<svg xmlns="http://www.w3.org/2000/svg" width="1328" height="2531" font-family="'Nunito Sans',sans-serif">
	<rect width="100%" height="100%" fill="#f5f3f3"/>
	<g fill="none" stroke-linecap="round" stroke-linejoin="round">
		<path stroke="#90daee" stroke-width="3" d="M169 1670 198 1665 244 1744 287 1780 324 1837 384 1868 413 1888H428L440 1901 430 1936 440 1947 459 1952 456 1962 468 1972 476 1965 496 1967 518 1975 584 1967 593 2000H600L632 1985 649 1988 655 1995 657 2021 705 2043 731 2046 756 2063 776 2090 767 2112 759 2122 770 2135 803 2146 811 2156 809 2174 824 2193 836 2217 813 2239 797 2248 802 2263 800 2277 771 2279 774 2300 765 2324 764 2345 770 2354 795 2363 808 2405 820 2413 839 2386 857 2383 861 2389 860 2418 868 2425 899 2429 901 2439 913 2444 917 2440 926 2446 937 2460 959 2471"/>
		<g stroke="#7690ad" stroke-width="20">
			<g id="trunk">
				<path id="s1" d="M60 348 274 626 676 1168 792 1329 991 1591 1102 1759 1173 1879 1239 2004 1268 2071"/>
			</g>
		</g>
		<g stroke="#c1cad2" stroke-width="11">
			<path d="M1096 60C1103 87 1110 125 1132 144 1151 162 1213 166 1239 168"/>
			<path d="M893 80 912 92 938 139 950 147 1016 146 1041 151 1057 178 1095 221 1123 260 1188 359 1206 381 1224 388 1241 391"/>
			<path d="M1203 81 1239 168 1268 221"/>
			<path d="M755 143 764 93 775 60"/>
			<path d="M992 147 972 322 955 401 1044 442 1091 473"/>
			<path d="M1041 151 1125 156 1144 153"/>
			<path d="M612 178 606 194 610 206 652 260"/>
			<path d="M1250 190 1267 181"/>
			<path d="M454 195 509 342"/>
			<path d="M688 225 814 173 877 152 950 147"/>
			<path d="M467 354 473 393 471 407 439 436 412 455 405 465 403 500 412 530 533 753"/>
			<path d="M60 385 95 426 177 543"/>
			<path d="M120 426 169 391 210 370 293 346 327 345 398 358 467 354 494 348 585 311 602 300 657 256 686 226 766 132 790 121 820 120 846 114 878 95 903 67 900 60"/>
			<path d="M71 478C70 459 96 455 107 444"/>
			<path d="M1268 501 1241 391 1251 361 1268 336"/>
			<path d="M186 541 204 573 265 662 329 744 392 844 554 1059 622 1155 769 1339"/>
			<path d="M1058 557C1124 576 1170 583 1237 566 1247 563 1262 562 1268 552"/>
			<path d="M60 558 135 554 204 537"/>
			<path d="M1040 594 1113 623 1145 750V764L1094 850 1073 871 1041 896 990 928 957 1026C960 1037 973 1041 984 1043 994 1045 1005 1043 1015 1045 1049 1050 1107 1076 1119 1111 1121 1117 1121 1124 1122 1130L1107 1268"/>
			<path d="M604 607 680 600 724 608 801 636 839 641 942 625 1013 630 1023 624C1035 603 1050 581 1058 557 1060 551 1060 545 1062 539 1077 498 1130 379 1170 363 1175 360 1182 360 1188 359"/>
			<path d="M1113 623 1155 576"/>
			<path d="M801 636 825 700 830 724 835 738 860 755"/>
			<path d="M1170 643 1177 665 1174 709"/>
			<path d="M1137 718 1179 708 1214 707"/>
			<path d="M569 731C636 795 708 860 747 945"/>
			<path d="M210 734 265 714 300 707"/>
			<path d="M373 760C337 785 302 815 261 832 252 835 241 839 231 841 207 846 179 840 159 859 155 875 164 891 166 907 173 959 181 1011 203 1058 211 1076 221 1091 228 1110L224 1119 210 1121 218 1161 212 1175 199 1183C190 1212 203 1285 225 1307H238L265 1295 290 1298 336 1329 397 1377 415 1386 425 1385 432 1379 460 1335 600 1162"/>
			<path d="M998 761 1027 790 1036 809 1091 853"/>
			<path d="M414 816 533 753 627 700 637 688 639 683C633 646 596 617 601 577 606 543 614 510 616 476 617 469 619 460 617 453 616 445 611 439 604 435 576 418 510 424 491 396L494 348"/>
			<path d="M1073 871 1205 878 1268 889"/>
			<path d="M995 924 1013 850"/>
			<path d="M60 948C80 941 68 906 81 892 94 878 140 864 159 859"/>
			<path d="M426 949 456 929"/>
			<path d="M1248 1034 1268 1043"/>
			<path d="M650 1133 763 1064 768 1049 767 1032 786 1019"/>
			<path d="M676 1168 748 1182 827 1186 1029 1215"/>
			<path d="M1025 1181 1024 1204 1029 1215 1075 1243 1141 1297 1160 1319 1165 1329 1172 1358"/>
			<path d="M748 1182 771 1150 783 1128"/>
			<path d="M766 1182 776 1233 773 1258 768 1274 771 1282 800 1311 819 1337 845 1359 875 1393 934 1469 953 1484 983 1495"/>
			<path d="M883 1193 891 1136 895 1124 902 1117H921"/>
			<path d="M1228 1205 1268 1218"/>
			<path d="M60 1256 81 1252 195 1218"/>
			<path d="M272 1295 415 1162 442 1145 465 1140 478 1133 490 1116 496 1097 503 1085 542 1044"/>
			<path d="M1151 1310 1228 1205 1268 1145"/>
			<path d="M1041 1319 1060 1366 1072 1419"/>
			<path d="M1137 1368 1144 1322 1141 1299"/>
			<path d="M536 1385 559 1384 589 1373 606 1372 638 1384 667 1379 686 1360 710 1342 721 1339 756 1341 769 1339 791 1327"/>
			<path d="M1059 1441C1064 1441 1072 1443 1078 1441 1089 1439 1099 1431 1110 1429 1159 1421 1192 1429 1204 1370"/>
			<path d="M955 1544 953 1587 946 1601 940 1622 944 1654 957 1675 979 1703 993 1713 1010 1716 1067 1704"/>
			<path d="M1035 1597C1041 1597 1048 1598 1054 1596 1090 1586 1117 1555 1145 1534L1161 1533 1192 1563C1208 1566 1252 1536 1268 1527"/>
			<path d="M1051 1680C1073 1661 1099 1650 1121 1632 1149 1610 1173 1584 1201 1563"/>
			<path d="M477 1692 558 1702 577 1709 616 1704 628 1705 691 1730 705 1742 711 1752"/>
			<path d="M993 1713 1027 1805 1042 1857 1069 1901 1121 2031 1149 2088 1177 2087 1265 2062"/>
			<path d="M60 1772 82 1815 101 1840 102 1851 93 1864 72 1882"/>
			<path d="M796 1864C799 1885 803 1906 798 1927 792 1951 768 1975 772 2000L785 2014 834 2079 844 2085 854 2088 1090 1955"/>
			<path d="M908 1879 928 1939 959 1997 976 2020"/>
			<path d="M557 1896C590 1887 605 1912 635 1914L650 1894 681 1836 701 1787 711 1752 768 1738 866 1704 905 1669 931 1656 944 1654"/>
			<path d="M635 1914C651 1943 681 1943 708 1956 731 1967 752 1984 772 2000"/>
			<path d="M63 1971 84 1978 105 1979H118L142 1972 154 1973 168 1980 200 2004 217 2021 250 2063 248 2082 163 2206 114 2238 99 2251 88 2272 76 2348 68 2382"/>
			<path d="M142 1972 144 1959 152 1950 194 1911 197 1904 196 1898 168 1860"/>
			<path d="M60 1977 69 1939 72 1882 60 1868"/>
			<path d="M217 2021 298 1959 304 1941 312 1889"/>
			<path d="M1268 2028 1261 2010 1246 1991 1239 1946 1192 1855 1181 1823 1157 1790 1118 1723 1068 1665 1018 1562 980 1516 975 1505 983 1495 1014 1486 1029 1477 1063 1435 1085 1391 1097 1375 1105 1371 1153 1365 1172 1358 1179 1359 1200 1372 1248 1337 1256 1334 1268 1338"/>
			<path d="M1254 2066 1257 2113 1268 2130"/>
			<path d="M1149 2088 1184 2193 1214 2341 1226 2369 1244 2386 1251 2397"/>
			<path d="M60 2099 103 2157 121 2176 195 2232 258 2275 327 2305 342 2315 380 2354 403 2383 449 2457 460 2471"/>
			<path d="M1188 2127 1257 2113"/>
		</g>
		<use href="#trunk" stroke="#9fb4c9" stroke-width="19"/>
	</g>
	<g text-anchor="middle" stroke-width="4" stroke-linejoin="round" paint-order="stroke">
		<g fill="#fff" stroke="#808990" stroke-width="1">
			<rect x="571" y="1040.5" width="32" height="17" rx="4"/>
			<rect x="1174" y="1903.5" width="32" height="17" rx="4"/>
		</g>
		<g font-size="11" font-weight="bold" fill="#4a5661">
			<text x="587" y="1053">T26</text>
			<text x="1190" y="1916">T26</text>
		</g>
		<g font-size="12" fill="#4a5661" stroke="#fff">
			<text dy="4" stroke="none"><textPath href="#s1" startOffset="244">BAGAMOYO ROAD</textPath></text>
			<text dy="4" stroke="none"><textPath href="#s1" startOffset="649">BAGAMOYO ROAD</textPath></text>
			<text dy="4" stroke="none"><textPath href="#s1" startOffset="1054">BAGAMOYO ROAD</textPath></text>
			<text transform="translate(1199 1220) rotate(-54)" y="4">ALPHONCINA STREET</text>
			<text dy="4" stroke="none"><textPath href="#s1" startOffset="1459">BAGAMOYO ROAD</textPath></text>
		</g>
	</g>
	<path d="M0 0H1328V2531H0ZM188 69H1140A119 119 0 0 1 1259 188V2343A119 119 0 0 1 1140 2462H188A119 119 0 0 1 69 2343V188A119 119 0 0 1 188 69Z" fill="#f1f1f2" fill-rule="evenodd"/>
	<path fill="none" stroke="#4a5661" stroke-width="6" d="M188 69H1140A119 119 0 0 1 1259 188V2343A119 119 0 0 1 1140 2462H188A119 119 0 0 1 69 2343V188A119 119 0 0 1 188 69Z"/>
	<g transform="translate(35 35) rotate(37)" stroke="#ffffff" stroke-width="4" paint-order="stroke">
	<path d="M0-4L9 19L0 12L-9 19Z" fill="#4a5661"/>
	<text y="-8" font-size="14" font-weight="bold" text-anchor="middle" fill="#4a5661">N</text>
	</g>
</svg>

○ ○ ○ ○ ○

→ **AIM OF THE EXERCISE**:
Reproduce all lines from the records above that include the word "middle".

→ **OUTPUT FOR THIS TASK**:
	<g text-anchor="middle" stroke-width="4" stroke-linejoin="round" paint-order="stroke">
	<text y="-8" font-size="14" font-weight="bold" text-anchor="middle" fill="#4a5661">N</text>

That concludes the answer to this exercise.